Output all the data exactly as it appears below.

(DATA PROVIDED Opens)

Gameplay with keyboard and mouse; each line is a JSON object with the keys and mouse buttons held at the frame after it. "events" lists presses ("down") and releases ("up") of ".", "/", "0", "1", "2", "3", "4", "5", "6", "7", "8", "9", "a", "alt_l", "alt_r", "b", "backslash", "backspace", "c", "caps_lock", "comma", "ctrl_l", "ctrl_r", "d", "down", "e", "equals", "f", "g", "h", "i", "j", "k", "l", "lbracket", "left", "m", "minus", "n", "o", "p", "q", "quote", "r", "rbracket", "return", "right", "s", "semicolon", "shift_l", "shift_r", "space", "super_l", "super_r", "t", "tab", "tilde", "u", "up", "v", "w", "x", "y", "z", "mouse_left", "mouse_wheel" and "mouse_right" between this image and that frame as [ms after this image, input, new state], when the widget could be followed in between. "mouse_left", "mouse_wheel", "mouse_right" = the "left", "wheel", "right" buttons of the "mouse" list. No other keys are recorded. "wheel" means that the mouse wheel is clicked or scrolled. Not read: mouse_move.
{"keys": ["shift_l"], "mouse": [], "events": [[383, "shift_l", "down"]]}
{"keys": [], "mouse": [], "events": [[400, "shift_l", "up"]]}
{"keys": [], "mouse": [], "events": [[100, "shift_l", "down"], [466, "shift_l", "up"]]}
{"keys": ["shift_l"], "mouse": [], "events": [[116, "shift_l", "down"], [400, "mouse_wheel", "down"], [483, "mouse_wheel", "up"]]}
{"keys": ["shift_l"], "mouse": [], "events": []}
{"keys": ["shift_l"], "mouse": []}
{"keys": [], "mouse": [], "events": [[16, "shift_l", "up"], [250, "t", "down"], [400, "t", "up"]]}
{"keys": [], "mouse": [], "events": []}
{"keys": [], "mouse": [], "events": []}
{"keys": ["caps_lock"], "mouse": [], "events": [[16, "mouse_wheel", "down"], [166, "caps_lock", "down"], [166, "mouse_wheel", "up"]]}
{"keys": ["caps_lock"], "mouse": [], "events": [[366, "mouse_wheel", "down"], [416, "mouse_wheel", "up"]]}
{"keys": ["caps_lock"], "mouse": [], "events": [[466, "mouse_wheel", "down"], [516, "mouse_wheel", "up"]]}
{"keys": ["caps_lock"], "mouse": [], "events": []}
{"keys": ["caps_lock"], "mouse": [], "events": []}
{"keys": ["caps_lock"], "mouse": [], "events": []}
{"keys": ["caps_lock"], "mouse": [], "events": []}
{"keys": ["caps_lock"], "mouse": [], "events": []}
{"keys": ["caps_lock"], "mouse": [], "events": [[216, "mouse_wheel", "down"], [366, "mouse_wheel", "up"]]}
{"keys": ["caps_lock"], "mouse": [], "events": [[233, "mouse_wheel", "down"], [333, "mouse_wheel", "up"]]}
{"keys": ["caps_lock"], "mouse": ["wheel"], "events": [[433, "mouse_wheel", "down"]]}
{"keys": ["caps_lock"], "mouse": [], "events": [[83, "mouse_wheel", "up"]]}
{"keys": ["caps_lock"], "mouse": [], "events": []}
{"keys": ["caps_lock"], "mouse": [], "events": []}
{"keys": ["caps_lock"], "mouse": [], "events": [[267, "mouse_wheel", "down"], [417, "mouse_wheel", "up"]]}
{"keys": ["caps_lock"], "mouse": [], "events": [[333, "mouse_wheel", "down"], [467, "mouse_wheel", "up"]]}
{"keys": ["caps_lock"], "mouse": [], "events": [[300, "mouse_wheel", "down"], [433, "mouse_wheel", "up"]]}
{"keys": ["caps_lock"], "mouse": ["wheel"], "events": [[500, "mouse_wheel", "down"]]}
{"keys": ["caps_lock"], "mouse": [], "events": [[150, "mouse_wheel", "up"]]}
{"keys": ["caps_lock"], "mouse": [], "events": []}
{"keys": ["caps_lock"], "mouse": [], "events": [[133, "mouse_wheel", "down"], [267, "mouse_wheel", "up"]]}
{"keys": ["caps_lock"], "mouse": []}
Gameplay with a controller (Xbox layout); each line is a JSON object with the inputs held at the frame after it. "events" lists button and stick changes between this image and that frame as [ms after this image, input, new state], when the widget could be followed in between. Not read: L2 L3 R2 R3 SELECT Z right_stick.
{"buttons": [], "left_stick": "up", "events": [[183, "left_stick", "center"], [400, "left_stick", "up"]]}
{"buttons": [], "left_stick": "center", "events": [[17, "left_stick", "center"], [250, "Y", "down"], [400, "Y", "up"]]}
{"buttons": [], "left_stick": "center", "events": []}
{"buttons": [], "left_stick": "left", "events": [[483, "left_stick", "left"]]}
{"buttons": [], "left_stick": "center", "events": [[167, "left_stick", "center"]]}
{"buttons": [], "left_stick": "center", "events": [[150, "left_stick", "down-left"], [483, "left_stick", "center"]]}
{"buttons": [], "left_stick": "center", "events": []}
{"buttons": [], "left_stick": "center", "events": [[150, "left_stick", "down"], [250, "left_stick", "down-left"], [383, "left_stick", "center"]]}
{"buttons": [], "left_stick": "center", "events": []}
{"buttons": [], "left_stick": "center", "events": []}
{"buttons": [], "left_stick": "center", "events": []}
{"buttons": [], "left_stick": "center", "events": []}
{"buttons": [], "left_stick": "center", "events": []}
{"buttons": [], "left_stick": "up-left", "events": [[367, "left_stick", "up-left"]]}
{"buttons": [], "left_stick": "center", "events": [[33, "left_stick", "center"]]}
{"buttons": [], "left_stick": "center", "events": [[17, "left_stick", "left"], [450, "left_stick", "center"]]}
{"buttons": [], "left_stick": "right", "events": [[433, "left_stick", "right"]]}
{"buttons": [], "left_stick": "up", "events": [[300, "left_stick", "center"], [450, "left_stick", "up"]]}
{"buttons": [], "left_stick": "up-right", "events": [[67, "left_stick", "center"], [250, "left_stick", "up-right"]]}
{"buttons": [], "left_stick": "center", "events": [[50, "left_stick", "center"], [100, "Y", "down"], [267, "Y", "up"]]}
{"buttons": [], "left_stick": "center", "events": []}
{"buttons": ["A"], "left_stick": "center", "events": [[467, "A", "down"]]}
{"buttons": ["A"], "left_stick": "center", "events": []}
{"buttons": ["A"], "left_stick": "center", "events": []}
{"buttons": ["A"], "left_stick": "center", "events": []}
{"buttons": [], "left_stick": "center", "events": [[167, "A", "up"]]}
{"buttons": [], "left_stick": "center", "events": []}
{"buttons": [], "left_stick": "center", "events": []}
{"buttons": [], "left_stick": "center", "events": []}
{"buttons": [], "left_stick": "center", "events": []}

(DATA PROVIDED Closes)

### ANSWER SECTION
Gameplay with keyboard and mouse; each line is a JSON object with the keys and mouse buttons held at the frame after it. "events" lists presses ("down") and releases ("up") of ".", "/", "0", "1", "2", "3", "4", "5", "6", "7", "8", "9", "a", "alt_l", "alt_r", "b", "backslash", "backspace", "c", "caps_lock", "comma", "ctrl_l", "ctrl_r", "d", "down", "e", "equals", "f", "g", "h", "i", "j", "k", "l", "lbracket", "left", "m", "minus", "n", "o", "p", "q", "quote", "r", "rbracket", "return", "right", "s", "semicolon", "shift_l", "shift_r", "space", "super_l", "super_r", "t", "tab", "tilde", "u", "up", "v", "w", "x", "y", "z", "mouse_left", "mouse_wheel" and "mouse_right" between this image and that frame as [ms after this image, input, new state], when the widget could be followed in between. "mouse_left", "mouse_wheel", "mouse_right" = the "left", "wheel", "right" buttons of the "mouse" list. No other keys are recorded. "wheel" means that the mouse wheel is clicked or scrolled. Not read: mouse_move.
{"keys": ["shift_l"], "mouse": [], "events": [[383, "shift_l", "down"]]}
{"keys": [], "mouse": [], "events": [[400, "shift_l", "up"]]}
{"keys": [], "mouse": [], "events": [[100, "shift_l", "down"], [466, "shift_l", "up"]]}
{"keys": ["shift_l"], "mouse": [], "events": [[116, "shift_l", "down"], [400, "mouse_wheel", "down"], [483, "mouse_wheel", "up"]]}
{"keys": ["shift_l"], "mouse": [], "events": []}
{"keys": ["shift_l"], "mouse": []}
{"keys": [], "mouse": [], "events": [[16, "shift_l", "up"], [250, "t", "down"], [400, "t", "up"]]}
{"keys": [], "mouse": [], "events": []}
{"keys": [], "mouse": [], "events": []}
{"keys": ["caps_lock"], "mouse": [], "events": [[16, "mouse_wheel", "down"], [166, "caps_lock", "down"], [166, "mouse_wheel", "up"]]}
{"keys": ["caps_lock"], "mouse": [], "events": [[366, "mouse_wheel", "down"], [416, "mouse_wheel", "up"]]}
{"keys": ["caps_lock"], "mouse": [], "events": [[466, "mouse_wheel", "down"], [516, "mouse_wheel", "up"]]}
{"keys": ["caps_lock"], "mouse": [], "events": []}
{"keys": ["caps_lock"], "mouse": [], "events": []}
{"keys": ["caps_lock"], "mouse": [], "events": []}
{"keys": ["caps_lock"], "mouse": [], "events": []}
{"keys": ["caps_lock"], "mouse": [], "events": []}
{"keys": ["caps_lock"], "mouse": [], "events": [[216, "mouse_wheel", "down"], [366, "mouse_wheel", "up"]]}
{"keys": ["caps_lock"], "mouse": [], "events": [[233, "mouse_wheel", "down"], [333, "mouse_wheel", "up"]]}
{"keys": ["caps_lock"], "mouse": ["wheel"], "events": [[433, "mouse_wheel", "down"]]}
{"keys": ["caps_lock"], "mouse": [], "events": [[83, "mouse_wheel", "up"]]}
{"keys": ["caps_lock"], "mouse": [], "events": []}
{"keys": ["caps_lock"], "mouse": [], "events": []}
{"keys": ["caps_lock"], "mouse": [], "events": [[267, "mouse_wheel", "down"], [417, "mouse_wheel", "up"]]}
{"keys": ["caps_lock"], "mouse": [], "events": [[333, "mouse_wheel", "down"], [467, "mouse_wheel", "up"]]}
{"keys": ["caps_lock"], "mouse": [], "events": [[300, "mouse_wheel", "down"], [433, "mouse_wheel", "up"]]}
{"keys": ["caps_lock"], "mouse": ["wheel"], "events": [[500, "mouse_wheel", "down"]]}
{"keys": ["caps_lock"], "mouse": [], "events": [[150, "mouse_wheel", "up"]]}
{"keys": ["caps_lock"], "mouse": [], "events": []}
{"keys": ["caps_lock"], "mouse": [], "events": [[133, "mouse_wheel", "down"], [267, "mouse_wheel", "up"]]}
{"keys": ["caps_lock"], "mouse": []}
Gameplay with a controller (Xbox layout); each line is a JSON object with the inputs held at the frame after it. "events" lists button and stick changes between this image and that frame as [ms after this image, input, new state], when the widget could be followed in between. Not read: L2 L3 R2 R3 SELECT Z right_stick.
{"buttons": [], "left_stick": "up", "events": [[183, "left_stick", "center"], [400, "left_stick", "up"]]}
{"buttons": [], "left_stick": "center", "events": [[17, "left_stick", "center"], [250, "Y", "down"], [400, "Y", "up"]]}
{"buttons": [], "left_stick": "center", "events": []}
{"buttons": [], "left_stick": "left", "events": [[483, "left_stick", "left"]]}
{"buttons": [], "left_stick": "center", "events": [[167, "left_stick", "center"]]}
{"buttons": [], "left_stick": "center", "events": [[150, "left_stick", "down-left"], [483, "left_stick", "center"]]}
{"buttons": [], "left_stick": "center", "events": []}
{"buttons": [], "left_stick": "center", "events": [[150, "left_stick", "down"], [250, "left_stick", "down-left"], [383, "left_stick", "center"]]}
{"buttons": [], "left_stick": "center", "events": []}
{"buttons": [], "left_stick": "center", "events": []}
{"buttons": [], "left_stick": "center", "events": []}
{"buttons": [], "left_stick": "center", "events": []}
{"buttons": [], "left_stick": "center", "events": []}
{"buttons": [], "left_stick": "up-left", "events": [[367, "left_stick", "up-left"]]}
{"buttons": [], "left_stick": "center", "events": [[33, "left_stick", "center"]]}
{"buttons": [], "left_stick": "center", "events": [[17, "left_stick", "left"], [450, "left_stick", "center"]]}
{"buttons": [], "left_stick": "right", "events": [[433, "left_stick", "right"]]}
{"buttons": [], "left_stick": "up", "events": [[300, "left_stick", "center"], [450, "left_stick", "up"]]}
{"buttons": [], "left_stick": "up-right", "events": [[67, "left_stick", "center"], [250, "left_stick", "up-right"]]}
{"buttons": [], "left_stick": "center", "events": [[50, "left_stick", "center"], [100, "Y", "down"], [267, "Y", "up"]]}
{"buttons": [], "left_stick": "center", "events": []}
{"buttons": ["A"], "left_stick": "center", "events": [[467, "A", "down"]]}
{"buttons": ["A"], "left_stick": "center", "events": []}
{"buttons": ["A"], "left_stick": "center", "events": []}
{"buttons": ["A"], "left_stick": "center", "events": []}
{"buttons": [], "left_stick": "center", "events": [[167, "A", "up"]]}
{"buttons": [], "left_stick": "center", "events": []}
{"buttons": [], "left_stick": "center", "events": []}
{"buttons": [], "left_stick": "center", "events": []}
{"buttons": [], "left_stick": "center", "events": []}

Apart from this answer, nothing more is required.